Most of my 3D-printing workflow used to live in my head: rough dimensions in a note, a slicer profile I vaguely remembered tuning, a print that came out fine but that I couldn’t recreate if I had to. Factory Floor is the attempt to fix that — a private workshop for making printed things properly: measured, validated, sliced, reviewed, then printed, in that order, never skipped.

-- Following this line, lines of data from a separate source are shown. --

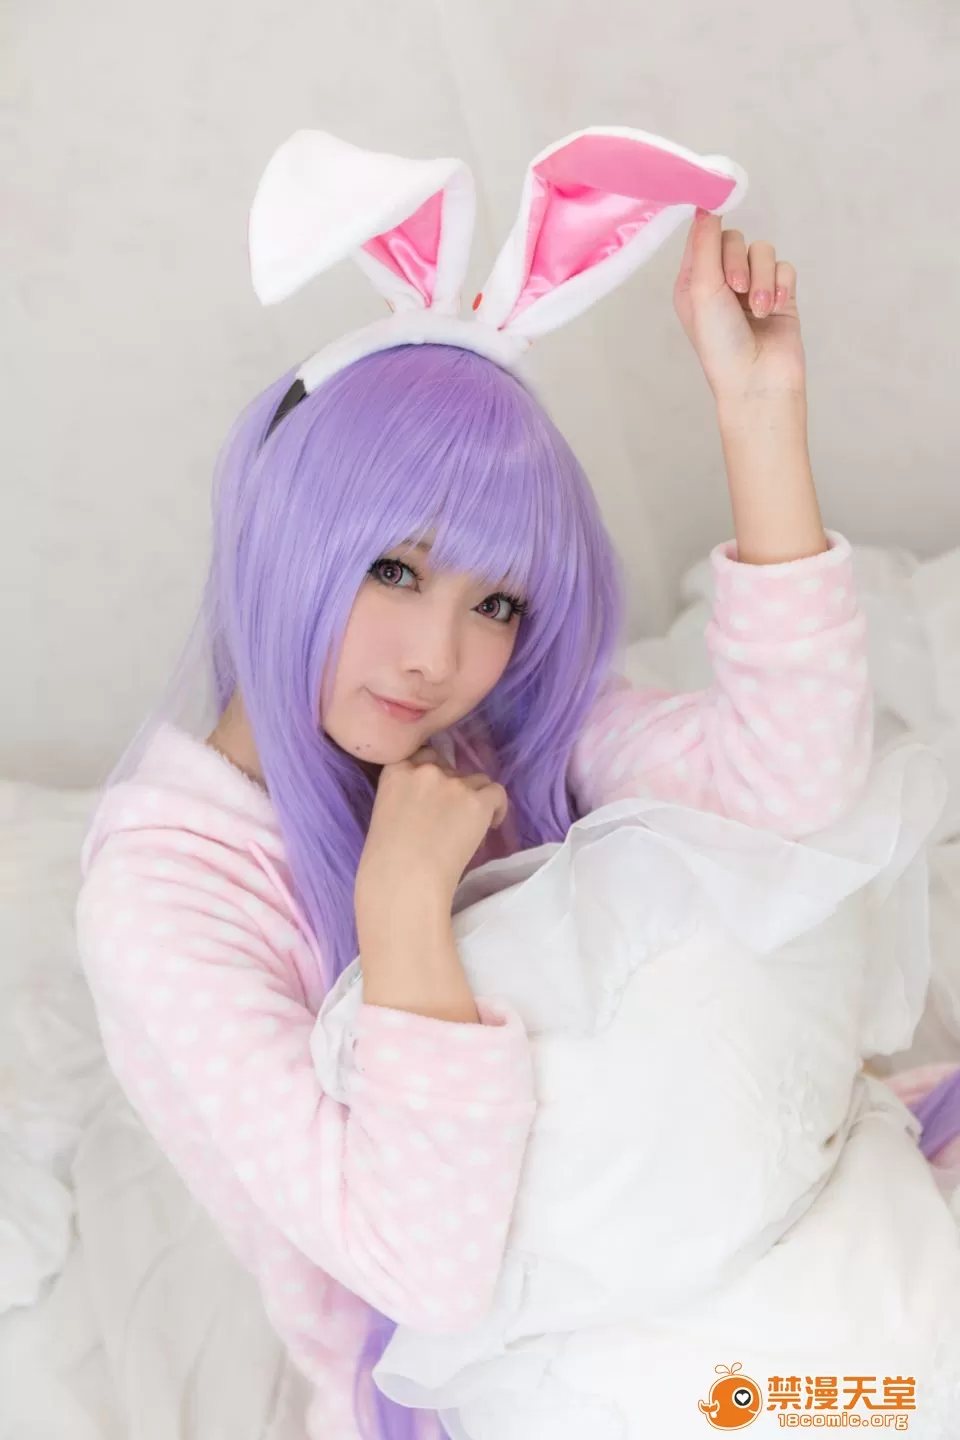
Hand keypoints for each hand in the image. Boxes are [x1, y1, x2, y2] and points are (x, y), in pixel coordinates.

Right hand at [354, 747, 508, 936]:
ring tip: (469, 826)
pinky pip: (497, 793)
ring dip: (474, 799)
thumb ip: (404, 795)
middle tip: (449, 817)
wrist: (403, 880)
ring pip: (477, 780)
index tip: (434, 794)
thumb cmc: (385, 860)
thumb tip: (431, 802)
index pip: (423, 755)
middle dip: (452, 789)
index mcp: (396, 770)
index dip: (432, 773)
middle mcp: (425, 769)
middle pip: (451, 768)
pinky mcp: (478, 802)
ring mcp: (454, 784)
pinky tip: (491, 826)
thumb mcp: (383, 812)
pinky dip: (497, 809)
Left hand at [673, 209, 805, 406]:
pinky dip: (781, 285)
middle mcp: (720, 282)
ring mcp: (752, 287)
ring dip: (762, 278)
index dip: (710, 224)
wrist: (757, 381)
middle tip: (735, 290)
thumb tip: (706, 201)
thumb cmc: (720, 344)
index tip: (719, 201)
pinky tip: (776, 308)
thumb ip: (705, 243)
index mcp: (693, 282)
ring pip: (763, 251)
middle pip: (734, 239)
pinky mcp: (780, 294)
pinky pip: (785, 266)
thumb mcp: (702, 289)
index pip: (702, 235)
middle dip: (738, 262)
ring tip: (758, 309)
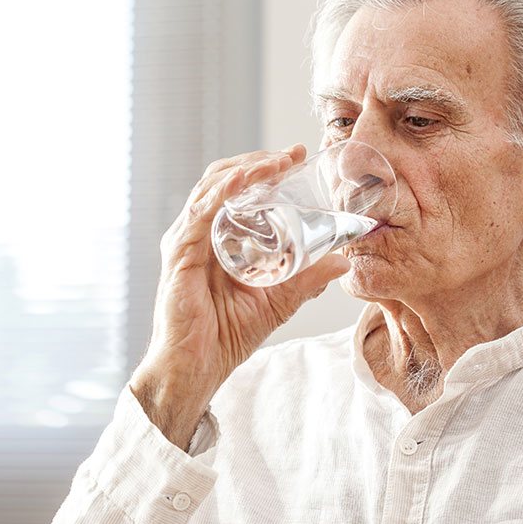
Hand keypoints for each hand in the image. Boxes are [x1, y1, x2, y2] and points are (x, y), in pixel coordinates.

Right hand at [129, 145, 350, 448]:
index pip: (238, 187)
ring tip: (276, 163)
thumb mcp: (279, 299)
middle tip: (292, 155)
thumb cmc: (226, 335)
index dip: (265, 167)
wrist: (198, 368)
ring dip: (246, 169)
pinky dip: (220, 193)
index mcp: (217, 235)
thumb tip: (343, 261)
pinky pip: (199, 215)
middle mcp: (197, 232)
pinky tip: (241, 181)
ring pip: (212, 188)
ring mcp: (185, 241)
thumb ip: (308, 278)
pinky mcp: (179, 256)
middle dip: (258, 160)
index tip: (298, 156)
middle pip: (223, 179)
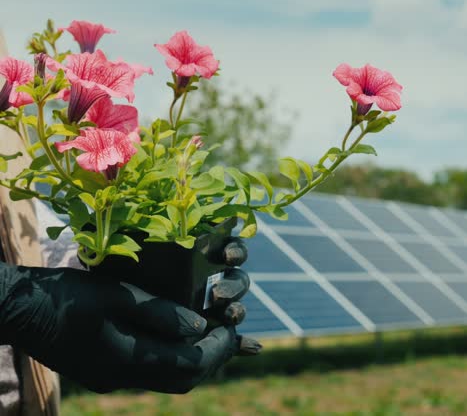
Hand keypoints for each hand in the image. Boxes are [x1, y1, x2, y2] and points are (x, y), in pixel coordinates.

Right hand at [0, 259, 259, 393]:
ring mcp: (112, 377)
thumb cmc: (65, 295)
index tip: (237, 326)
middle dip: (214, 358)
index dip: (218, 346)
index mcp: (127, 359)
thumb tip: (199, 324)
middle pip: (182, 378)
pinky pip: (152, 372)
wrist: (19, 311)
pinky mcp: (105, 369)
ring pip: (168, 379)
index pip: (189, 363)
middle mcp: (123, 377)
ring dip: (196, 361)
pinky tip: (181, 341)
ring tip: (218, 339)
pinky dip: (174, 359)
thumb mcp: (114, 295)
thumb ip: (158, 312)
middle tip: (236, 336)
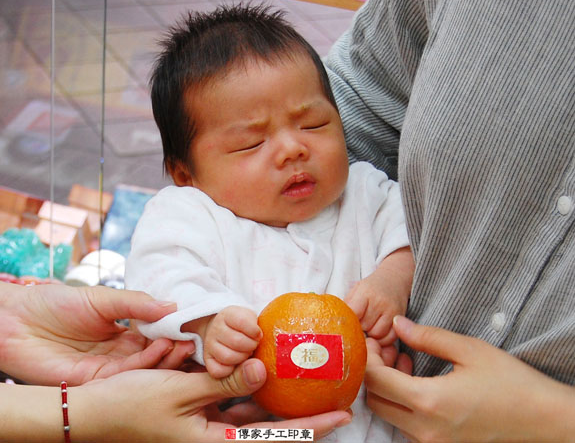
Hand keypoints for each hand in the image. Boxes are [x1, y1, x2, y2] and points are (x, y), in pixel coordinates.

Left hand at [0, 282, 194, 384]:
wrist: (17, 320)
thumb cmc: (57, 303)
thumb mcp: (103, 298)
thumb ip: (137, 304)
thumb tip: (173, 306)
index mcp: (124, 333)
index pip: (157, 335)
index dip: (176, 331)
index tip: (196, 325)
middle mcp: (120, 352)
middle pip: (156, 354)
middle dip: (177, 348)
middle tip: (195, 339)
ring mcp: (109, 367)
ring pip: (145, 367)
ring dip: (166, 356)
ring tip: (182, 342)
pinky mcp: (95, 380)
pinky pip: (126, 374)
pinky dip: (146, 363)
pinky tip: (161, 347)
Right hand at [73, 358, 351, 441]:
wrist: (92, 411)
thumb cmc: (131, 404)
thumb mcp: (180, 390)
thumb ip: (226, 381)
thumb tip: (264, 369)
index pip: (275, 439)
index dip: (311, 428)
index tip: (341, 415)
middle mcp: (216, 439)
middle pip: (271, 429)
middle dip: (303, 413)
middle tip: (334, 394)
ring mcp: (208, 426)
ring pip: (254, 415)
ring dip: (278, 400)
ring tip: (307, 382)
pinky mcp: (199, 413)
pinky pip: (233, 403)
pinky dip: (252, 390)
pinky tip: (267, 375)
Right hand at [204, 306, 261, 377]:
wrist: (226, 329)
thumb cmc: (246, 327)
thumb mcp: (253, 321)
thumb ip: (256, 334)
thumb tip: (258, 365)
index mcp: (228, 314)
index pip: (242, 321)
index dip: (255, 331)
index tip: (259, 335)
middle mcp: (215, 328)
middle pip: (237, 341)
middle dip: (251, 346)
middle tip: (253, 346)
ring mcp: (209, 344)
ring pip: (228, 357)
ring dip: (242, 358)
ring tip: (246, 353)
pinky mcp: (207, 359)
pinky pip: (218, 371)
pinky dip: (230, 371)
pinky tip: (236, 364)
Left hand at [345, 247, 413, 344]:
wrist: (396, 278)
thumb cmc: (372, 286)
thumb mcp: (357, 290)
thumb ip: (347, 304)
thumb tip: (333, 321)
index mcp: (366, 293)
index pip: (353, 314)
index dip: (348, 323)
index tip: (345, 326)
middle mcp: (380, 302)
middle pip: (364, 327)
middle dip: (359, 329)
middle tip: (358, 325)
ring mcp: (392, 311)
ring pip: (377, 335)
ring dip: (371, 335)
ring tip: (369, 327)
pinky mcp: (400, 319)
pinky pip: (390, 338)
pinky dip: (383, 339)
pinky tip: (379, 332)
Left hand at [365, 316, 574, 441]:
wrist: (541, 418)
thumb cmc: (509, 381)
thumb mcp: (469, 349)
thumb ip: (427, 337)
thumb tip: (397, 324)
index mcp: (430, 402)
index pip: (376, 382)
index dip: (369, 359)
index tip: (375, 340)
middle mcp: (424, 429)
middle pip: (375, 401)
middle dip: (373, 373)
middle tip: (386, 349)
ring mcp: (431, 442)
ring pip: (388, 414)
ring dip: (386, 388)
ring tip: (404, 361)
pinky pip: (404, 424)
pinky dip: (401, 402)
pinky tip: (417, 380)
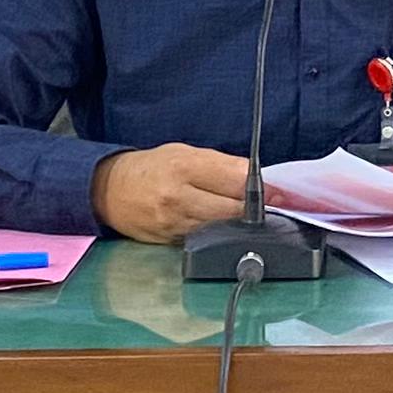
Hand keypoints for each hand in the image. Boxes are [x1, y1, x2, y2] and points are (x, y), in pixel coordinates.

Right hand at [91, 144, 259, 242]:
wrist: (109, 190)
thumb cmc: (151, 167)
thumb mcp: (183, 152)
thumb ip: (220, 164)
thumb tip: (257, 176)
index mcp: (185, 166)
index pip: (236, 179)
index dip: (264, 188)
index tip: (283, 193)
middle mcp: (179, 196)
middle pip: (234, 208)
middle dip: (256, 209)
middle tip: (273, 208)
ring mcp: (174, 222)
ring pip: (222, 227)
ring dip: (239, 224)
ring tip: (250, 218)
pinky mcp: (170, 241)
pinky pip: (205, 239)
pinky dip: (218, 234)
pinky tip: (224, 228)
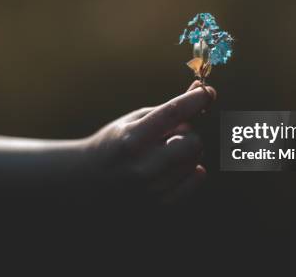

The point is reproducibility. Every project starts as a project.yaml — the single source of truth — and everything downstream is generated from it. Nothing reaches the printer without a human looking at the report first.

The pipeline

idea / photo / measurements
  → project.yaml (source of truth)
  → parametric CAD (build123d)
  → STEP + STL export
  → geometry validation
  → slicer dry run (BambuStudio CLI)
  → Markdown report
  → human approval
  → print
  → notes → revised version

Parametric CAD means the geometry is code, not a mouse-dragged mesh — change a dimension in the YAML and the STEP and STL regenerate. Geometry validation checks the fundamentals that a bad export gets wrong — watertightness, positive volume, dimensions, and printer-bed fit — and a separate forge checker runs a heuristic thin-wall test to flag features the nozzle can’t resolve. The BambuStudio CLI then does a dry-run slice so the toolpath is inspected before filament is committed, and the whole thing collapses into a Markdown report a human reads and signs off on.

Why gate on a human

The temptation with a pipeline like this is to close the loop and let it print unattended. Factory Floor deliberately doesn’t. The approval step is the point: automation does the tedious, error-prone, easy-to-forget work — measuring, validating, slicing, documenting — and a person makes the go/no-go call with a full report in front of them. It’s the same instinct as gating a deploy: the machine prepares the change and proves it’s sound; a human owns the decision to ship it.

The workshop itself is now under the same discipline — a Gridfinity cable-storage bin and 19-inch rack cable management have each traversed the full pipeline to ready_for_human_print_review, modelled and validated from a source of truth rather than improvised, waiting on the human go.